A distinguished national early music group, Agave Baroque, made its Seattle debut last Tuesday night at Trinity Parish Church with a superbly played and sung program of music by a composer virtually unknown to most of us. The audience was sophisticated and knowledgeable on early music, but sparse, probably due to a combination of Chairman Xi’s visit, the beginning of Yom Kippur, and a plethora of performances in Seattle this latter part of September.
Non-attendees missed a fascinating concert. Isabella Leonarda was a 17th-century Ursuline nun who composed prolifically and self-published about 200 of her works in 20 collections during her lifetime. Agave Baroque has performed around the country (and recorded on Vgo) the program they played here, titled “Queen of Heaven: Music of Isabella Leonarda in honor of the Virgin Mary.””Counter-tenor Reginald Mobley joined the four instrumentalists, Aaron Westman and Anna Washburn, baroque violins; Gretchen Classen, baroque cello and Henry Lebedinsky, harpsichord and organ, for three sonatas and three solo motets.
Leonarda’s music is a welcome addition to the 17th-century repertoire.

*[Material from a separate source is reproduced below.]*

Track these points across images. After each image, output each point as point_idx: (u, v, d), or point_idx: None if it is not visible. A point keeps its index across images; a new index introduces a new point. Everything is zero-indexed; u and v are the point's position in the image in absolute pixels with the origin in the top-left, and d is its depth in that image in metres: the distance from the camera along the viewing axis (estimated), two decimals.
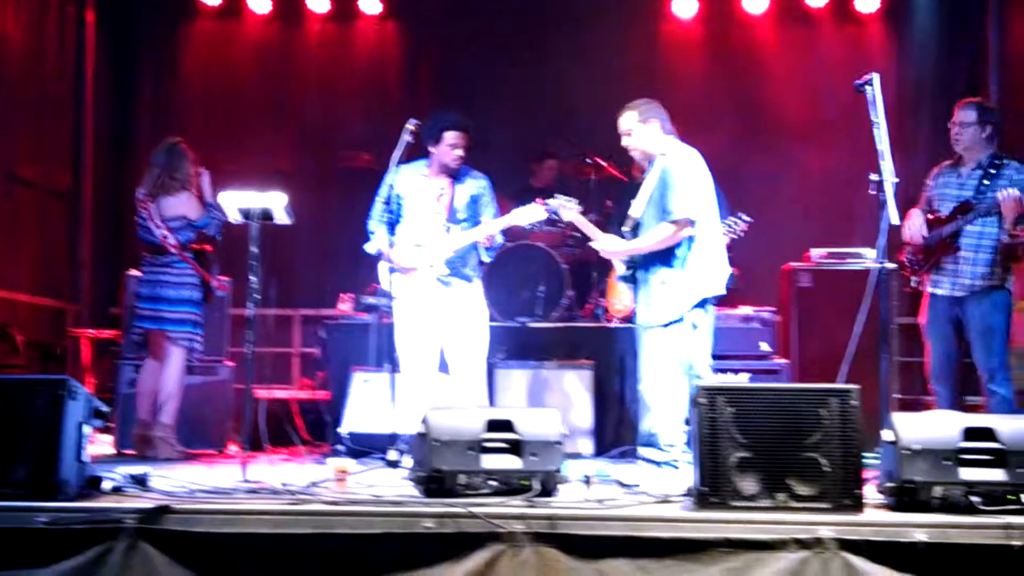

May we hear more of her. It’s original in content, harmonically interesting, beautifully designed and expressive. Two of the three motets sung by Mobley were published in her last collection when she was 80 and still with all her musical faculties as sharp as ever. The first, “O Maria, quam dulcis,” is one of praise for Mary, the second, “Venite, laetantes,” a rare instance of the librettist—quite likely Leonarda herself—putting words in Mary’s mouth inviting supplicants to join her to find peace, love and everlasting life. The last sung and longest, “Quam dulcis es,” was earlier composed and is an outpouring of love for Mary.
Mobley was an ideal exponent of these. The gentle, warm quality his voice gave to the words, and the exquisite timbre, knowledge and complete ease in encompassing the style, melismas, and baroque ornamentation conveyed their meaning. The strength of his middle and lower countertenor range is unusual. He never needed to revert to tenor on those lower notes, so that the whole range remained smooth.
The instrumental works could easily be sung, if there were words to them. Leonarda used much the same style as in the motets, with instrumental recitatives included in the different sections. Seattle is no stranger to top quality baroque instrument playing and these four players, not until now familiar to Seattleites, will be welcome whenever they appear, particularly if they bring such unusual programs as this.
Lebedinsky is also the mover and shaker behind the new Early Music Underground here, which aims to bring early music back to informal concerts in more casual venues like bars or house concerts, with refreshments—a bit like what Simple Measures does with a more modern repertoire. Their next performance is September 27 at Mercer Island’s Emmanuel Episcopal Church, with “Song of Songs,” music of J.C Bach and others, at which Mobley will be singing.